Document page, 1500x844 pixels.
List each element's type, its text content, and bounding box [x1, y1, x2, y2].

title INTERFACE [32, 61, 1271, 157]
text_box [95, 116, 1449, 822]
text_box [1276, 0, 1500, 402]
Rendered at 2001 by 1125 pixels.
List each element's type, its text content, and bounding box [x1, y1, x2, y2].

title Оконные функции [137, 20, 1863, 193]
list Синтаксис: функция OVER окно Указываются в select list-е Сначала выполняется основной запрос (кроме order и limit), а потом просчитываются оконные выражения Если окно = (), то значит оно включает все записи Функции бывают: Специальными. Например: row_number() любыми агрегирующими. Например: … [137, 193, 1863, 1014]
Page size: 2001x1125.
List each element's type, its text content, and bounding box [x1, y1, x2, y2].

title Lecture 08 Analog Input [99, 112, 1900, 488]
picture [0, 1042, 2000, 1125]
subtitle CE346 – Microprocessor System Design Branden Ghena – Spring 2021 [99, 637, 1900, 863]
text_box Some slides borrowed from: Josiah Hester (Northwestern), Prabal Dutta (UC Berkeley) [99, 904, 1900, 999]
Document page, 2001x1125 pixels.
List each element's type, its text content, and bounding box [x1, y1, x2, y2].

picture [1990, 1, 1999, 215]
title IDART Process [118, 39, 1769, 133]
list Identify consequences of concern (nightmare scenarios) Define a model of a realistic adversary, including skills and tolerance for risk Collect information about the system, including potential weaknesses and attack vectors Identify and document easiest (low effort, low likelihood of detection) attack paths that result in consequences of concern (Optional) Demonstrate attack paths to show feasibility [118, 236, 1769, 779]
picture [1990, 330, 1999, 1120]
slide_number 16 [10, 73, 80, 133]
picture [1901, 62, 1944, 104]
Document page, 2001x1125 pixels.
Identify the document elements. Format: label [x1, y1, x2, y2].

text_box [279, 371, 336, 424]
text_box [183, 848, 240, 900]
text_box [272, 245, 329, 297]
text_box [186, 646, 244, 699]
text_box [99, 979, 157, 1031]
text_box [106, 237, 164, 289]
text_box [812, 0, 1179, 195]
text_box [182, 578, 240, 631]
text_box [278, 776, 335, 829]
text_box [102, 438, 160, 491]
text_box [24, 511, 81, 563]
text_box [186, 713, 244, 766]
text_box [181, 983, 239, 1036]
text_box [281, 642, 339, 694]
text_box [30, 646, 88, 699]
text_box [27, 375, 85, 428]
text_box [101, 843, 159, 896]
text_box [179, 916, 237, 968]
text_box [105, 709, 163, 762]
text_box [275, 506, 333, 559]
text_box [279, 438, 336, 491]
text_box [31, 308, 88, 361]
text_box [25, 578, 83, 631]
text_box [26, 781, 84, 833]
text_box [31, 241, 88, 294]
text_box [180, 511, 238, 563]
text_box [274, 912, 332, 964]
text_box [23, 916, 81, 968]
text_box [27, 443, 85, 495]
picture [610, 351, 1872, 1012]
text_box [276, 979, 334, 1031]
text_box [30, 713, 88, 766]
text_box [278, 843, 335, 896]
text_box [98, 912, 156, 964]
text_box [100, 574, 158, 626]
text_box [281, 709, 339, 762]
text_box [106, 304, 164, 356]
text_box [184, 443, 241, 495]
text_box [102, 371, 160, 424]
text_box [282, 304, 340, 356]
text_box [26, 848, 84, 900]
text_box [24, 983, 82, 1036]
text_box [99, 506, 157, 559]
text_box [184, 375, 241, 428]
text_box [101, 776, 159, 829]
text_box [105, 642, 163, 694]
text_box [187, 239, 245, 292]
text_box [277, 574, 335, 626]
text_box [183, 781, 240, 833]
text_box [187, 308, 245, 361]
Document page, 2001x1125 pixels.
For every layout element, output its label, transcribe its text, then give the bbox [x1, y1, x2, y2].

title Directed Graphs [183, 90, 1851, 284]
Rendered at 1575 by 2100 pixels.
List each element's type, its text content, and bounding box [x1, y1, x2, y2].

************

ASSIGNED TASK → The reply should hold only the lines from the first line of the listing above through the line with "Page size: 2001x1125.", each copied exactly.

SOLUTION TO THE EXERCISE →
Document page, 1500x844 pixels.
List each element's type, its text content, and bounding box [x1, y1, x2, y2].

title INTERFACE [32, 61, 1271, 157]
text_box [95, 116, 1449, 822]
text_box [1276, 0, 1500, 402]
Rendered at 2001 by 1125 pixels.
List each element's type, its text content, and bounding box [x1, y1, x2, y2].

title Оконные функции [137, 20, 1863, 193]
list Синтаксис: функция OVER окно Указываются в select list-е Сначала выполняется основной запрос (кроме order и limit), а потом просчитываются оконные выражения Если окно = (), то значит оно включает все записи Функции бывают: Специальными. Например: row_number() любыми агрегирующими. Например: … [137, 193, 1863, 1014]
Page size: 2001x1125.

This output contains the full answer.